HUMANITAIRES OU HUMANITE ?
Grâce à une habile provocation de Mr Boutros-Ghali, la Somalie est apparue "à son tour" sur nos écrans: il a déclaré à propos de la Yougoslavie qu'elle était une "GUERRE DES RICHES"! C'est "gonflé", car les victimes n'auront sûrement pas apprécié, mais il a voulu dire que l'Europe et les USA en tête, se préoccupaient plus de cette guerre proche que de la situation en Somalie; car dans ce pays les "candidats" à une mort prochaine se comptent par millions.

Même si encore une fois, médias aidant, elle risque d'être éphémère, une certaine prise de conscience est apparue et des moyens humanitaires ont été débloqués; cela dit, "Médecins sans frontières" s'est mobilisé et a multiplié les cris d'alarme depuis janvier 91...
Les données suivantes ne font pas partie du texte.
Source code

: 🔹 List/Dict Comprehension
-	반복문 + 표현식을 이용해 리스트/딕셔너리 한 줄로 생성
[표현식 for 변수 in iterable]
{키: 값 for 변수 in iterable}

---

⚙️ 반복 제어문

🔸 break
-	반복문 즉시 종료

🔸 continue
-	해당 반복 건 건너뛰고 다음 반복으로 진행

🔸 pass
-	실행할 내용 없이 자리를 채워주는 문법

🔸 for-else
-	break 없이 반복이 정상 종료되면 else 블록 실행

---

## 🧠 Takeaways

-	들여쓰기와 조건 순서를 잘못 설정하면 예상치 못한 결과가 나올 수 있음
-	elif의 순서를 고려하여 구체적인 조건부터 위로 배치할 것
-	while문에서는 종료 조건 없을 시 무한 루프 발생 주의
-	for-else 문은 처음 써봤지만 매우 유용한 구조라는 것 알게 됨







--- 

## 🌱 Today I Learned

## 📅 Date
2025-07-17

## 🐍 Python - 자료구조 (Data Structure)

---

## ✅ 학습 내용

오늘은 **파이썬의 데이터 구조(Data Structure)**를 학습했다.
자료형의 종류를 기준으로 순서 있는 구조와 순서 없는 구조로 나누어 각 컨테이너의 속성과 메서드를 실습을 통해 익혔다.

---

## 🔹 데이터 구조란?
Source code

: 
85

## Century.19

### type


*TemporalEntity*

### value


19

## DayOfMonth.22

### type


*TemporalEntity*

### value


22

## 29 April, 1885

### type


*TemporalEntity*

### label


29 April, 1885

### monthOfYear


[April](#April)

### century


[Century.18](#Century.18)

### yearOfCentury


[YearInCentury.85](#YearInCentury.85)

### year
Entre parenthèses, même s'il y a plusieurs façons d'aborder le problème, déclarer que "le problème doit se traiter sur le territoire de l'ex-Yougoslavie" (M.Bérégovoy) signifie que ceux qui se trouvent sous les bombardement sont priés d'y rester; serait-il même de bon goût qu'ils y meurent héroïquement? Pendant ce temps la France reste aux Français... ethniquement pure! Sans doute est-il naturel d'être davantage préoccupé par ce qui se passe à proximité, mais à partir de quel degré d'indifférence peut-on parler "d'épuration ethnique", au moins passive? En serbo-croate cela donne:

ETNICKO CISCENJE
en somalien, je ne sais pas et je ferme la parenthèse.

Ce que je voulais dire c'est que l'on a tendance à mettre les humanitaires "à toutes les sauces": au nom de leur éthique, on les envoie en éclaireurs pour voir s'ils vont ou non se faire... canarder; si le convoi passe c'est qu'il y a encore quelque-chose à tirer du pays, sinon même l'action humanitaire n'a plus qu'à plier bagages et le pays reste soumis à la loi du plus fort.

Seconde parenthèse, au sujet d'une intervention militaire "limitée, chirurgicale" (on sait ce que cela a donné...), les militaires eux-même se montrent enfin prudents, voire sceptiques et pour une fois on ne peut que les approuver quand ils affirment que la moindre intervention serait terriblement meurtrière.

Les médecins, infirmiers et tous les autres tentent donc de soigner ou de faire parvenir de la nourriture, mais outre qu'ils sont otages d'une situation anarchique, ils sont surtout otages de notre bonne (?) conscience, bonne conscience largement encouragée par les médias et... les gouvernements. Bien sûr, l'aide humanitaire est indispensable; bien sûr que les problèmes yougoslaves et somaliens (tiens, aurions-nous déjà oublié les kurdes ?!) échappent à la rationalité géopolitique - preuve que le "nouvel ordre mondial" reste un mythe - ; bien sûr qu'une aide humanitaire, même dévoyée par des arrières-pensées politiciennes ou pillée par quelque milice locale, c'est mieux que rien du tout; bien sûr que l'action de ces "humanitaires" interdit désormais cette sinistre affirmation d'il y a 50 ans "Nous ne savions pas", MAIS ces gestes se multiplient pour masquer notre impuissance, pour faire oublier l'apathie, l'atonie des diplomates et des politiques (et... des nôtres!), et le courage des uns risque d'apparaître un jour, et peut-être rapidement, comme une duperie, ce qui ne serait bon ni pour l'humanitaire, ni pour le politique, ni... pour l'humanité.

Certes, il y a la notion d'ingérence qui progresse, avec toutes ses ambiguïtés aussi, notemment celle d'une militarisation de l'humanitaire, mais nous y (re)voilà: celle-ci ne sera finalement et une nouvelle fois que le résultat de la militarisation de l'humanité...

Alors en guise de conclusion je citerai simplement ceci:

"IL Y A PLEIN D'HUMANITAIRES PARCE QU'IL N'Y A PLUS ASSEZ... D'HUMANITE"

(D.L.Pélegrin)

Ne soyons donc plus seulement spectateurs devant nos écrans, devenons acteurs de nos vies... et des "leurs".